Because the insert and pocket will both get dirty when your baby pees or poops, pocket diapers are used once, then washed.
Pocket diaper tip: When removing your baby's dirty diaper, you may want to pull out the insert before dumping both the insert and diaper into the diaper pail. That way you won't have to deal with pulling
it out on washday.
Cloth diapering extras
No matter which type of diaper you choose, you may want to stock up on some liners. A liner wicks moisture away from your baby's skin and into the diaper to help keep your baby comfortable. Liners are often made of paper, fleece, or other fabric.
Liners can also help in other ways. Disposable liners protect the diaper from creams or lotions, for example. And they make it easier to deal with poop: If the liner is flushable, you can lift out the liner with the poop on it and flush the whole thing down the toilet. If the liner's not flushable, throw it away after dumping the poop in the toilet.
Cloth liners also protect diapers from creams or lotions. When creams or lotions are used, cloth liners need to be washed separately from the diapers, since they can reduce diapers' absorbency (unless they're specifically formulated for use with cloth diapers).
An insert (also called a booster or doubler) helps a baby's diaper absorb moisture. Some inserts are topped with a stay-dry fabric that helps keep your baby comfortable.

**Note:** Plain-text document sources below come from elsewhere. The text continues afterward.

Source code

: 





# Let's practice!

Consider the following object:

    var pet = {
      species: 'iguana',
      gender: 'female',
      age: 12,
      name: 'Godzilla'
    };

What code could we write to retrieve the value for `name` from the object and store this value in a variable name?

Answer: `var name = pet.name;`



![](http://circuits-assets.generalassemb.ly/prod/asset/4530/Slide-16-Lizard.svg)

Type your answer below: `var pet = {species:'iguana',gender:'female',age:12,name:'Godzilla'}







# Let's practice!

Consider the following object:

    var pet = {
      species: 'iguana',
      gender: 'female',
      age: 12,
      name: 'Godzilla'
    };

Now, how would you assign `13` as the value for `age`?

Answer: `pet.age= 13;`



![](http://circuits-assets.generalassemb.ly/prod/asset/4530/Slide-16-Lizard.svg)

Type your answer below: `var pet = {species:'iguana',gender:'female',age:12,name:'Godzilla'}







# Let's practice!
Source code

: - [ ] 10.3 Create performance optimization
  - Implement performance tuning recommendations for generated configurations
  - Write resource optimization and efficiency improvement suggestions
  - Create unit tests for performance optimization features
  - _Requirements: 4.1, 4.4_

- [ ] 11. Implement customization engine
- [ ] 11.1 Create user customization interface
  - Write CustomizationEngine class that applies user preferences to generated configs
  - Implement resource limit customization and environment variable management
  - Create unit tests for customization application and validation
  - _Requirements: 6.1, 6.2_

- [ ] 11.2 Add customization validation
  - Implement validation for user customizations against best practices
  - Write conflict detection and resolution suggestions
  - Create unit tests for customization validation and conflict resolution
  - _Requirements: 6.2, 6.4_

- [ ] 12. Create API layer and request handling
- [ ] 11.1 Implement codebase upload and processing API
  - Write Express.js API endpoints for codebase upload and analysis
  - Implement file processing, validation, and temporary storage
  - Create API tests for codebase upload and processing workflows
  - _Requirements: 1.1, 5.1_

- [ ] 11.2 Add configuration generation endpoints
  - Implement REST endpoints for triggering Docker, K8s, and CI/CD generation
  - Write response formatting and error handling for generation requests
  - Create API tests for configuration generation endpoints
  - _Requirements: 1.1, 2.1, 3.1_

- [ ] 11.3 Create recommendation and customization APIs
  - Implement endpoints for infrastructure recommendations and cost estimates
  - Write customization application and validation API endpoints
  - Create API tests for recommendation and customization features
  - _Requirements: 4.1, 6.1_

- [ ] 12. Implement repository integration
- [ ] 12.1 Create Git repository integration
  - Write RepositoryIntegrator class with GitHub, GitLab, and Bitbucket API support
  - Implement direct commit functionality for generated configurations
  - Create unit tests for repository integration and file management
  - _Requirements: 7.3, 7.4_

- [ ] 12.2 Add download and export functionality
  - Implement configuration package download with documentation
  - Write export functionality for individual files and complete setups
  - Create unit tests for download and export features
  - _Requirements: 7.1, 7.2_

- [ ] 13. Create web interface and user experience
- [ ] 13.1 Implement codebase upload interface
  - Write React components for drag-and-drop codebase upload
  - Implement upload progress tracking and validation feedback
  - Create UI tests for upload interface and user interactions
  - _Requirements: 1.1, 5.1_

Some of the diapers described above include inserts. For other types of cloth diapers, it's an optional addition that improves the diaper's absorbency.
Inserts can be made of any absorbent material, such as terry cloth, bamboo, hemp, or cotton.
Disposable or cloth wipes
Disposable wipes are widely available, and flushable and biodegradable versions are on the market now too.
Cloth wipes are fabric versions of disposable wipes. Washcloths and baby cloths can also be used. Simply wet any of these cloths with warm water or a homemade mixture – you can find recipes online (most use water, a little liquid soap, and sometimes a drop or two of essential oil).
Diaper pails come in a variety of sizes and shapes. If you want, you can even use a regular garbage can.
Line your pail with either a special liner designed for that pail or a regular plastic garbage bag. Some of these liners are disposable, while others can be washed along with the diapers. Make sure the pail you use has a lid, especially if you have other children or pets in the house.
Some diaper pails have touch-top lids, and some have swing lids. Others can be opened with a foot pedal, and some even have a motion detector. Domed lids allow air to circulate in the pail and seem to reduce odor. Some pails have air filters to reduce odors.
Note: If you use the wet pail method for your diapers (where you fill the pail with water), you won't need a liner. Choose a small, strong pail that has a comfortable handle for carrying (it'll be heavy) and a spout for easy pouring. You'll need to store it safely away from young children and pets.
These waterproof bags are an alternative to diaper pails. They can be hung on a doorknob or hook and are used to hold dirty cloth diapers, covers, wipes, or clothes. Wetbags come in a variety of shapes and sizes. Some are big enough to hold a couple of days' worth of diapers, and others are small enough to carry in your diaper bag for changes on the go.
A diaper sprayer is used to help rinse poop from a diaper into the toilet. It's similar to a kitchen sink sprayer, hooks up to the toilet's water supply line via a hose, and typically hangs on the side of the toilet tank.
A diaper sprayer isn't necessary, but it does make rinsing a poopy diaper easier. (The alternative is to swish the dirty diaper in a clean toilet bowl.) If you have an aversion to putting your hands in the toilet, even when it's clean, you may appreciate a diaper sprayer.
When it's time to rinse your diaper, pick up the nozzle and spray. Some sprayers have options like anti-drip technology and safety locks (a good idea if you have small children in the house).
Not all plumbing can accommodate a sprayer, so it's a good idea to check the directions before purchase.
A bonus: Diaper sprayers can also be used to rinse out potty chairs.